→ **Exercise**: All lines in the listing below from the one containing "Color of Eyes: Driver’s License No." through the last should be written out exactly, and only those.

→ **Given entries**:
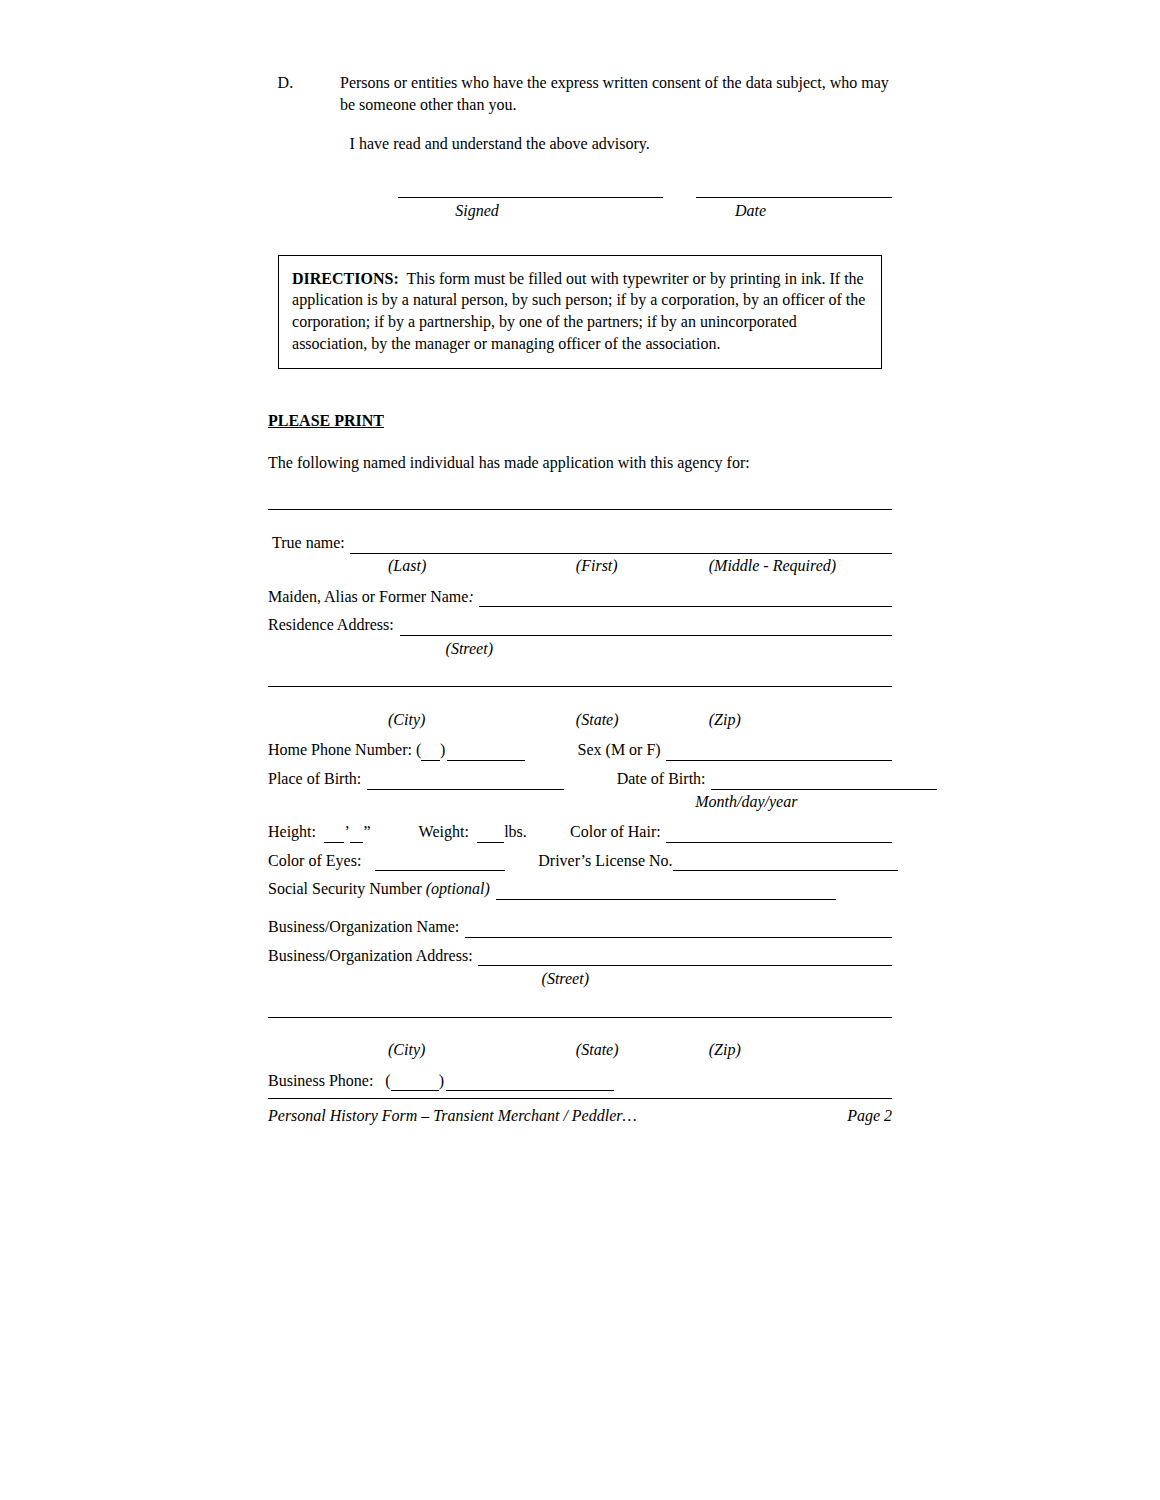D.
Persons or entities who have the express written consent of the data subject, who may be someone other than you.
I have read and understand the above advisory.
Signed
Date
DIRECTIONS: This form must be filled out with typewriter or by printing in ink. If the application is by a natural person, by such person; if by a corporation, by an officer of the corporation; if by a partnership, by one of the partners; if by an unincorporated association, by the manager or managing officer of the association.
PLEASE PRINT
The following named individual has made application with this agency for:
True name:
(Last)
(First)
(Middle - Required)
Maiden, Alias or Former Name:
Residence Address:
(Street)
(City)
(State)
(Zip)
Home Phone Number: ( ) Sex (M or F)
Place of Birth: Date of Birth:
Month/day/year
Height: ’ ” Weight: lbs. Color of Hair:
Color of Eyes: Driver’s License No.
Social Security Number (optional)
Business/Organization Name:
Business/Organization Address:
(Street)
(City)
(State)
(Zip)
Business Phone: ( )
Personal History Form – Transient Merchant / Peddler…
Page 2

→ **Expected answer**:
Color of Eyes: Driver’s License No.
Social Security Number (optional)
Business/Organization Name:
Business/Organization Address:
(Street)
(City)
(State)
(Zip)
Business Phone: ( )
Personal History Form – Transient Merchant / Peddler…
Page 2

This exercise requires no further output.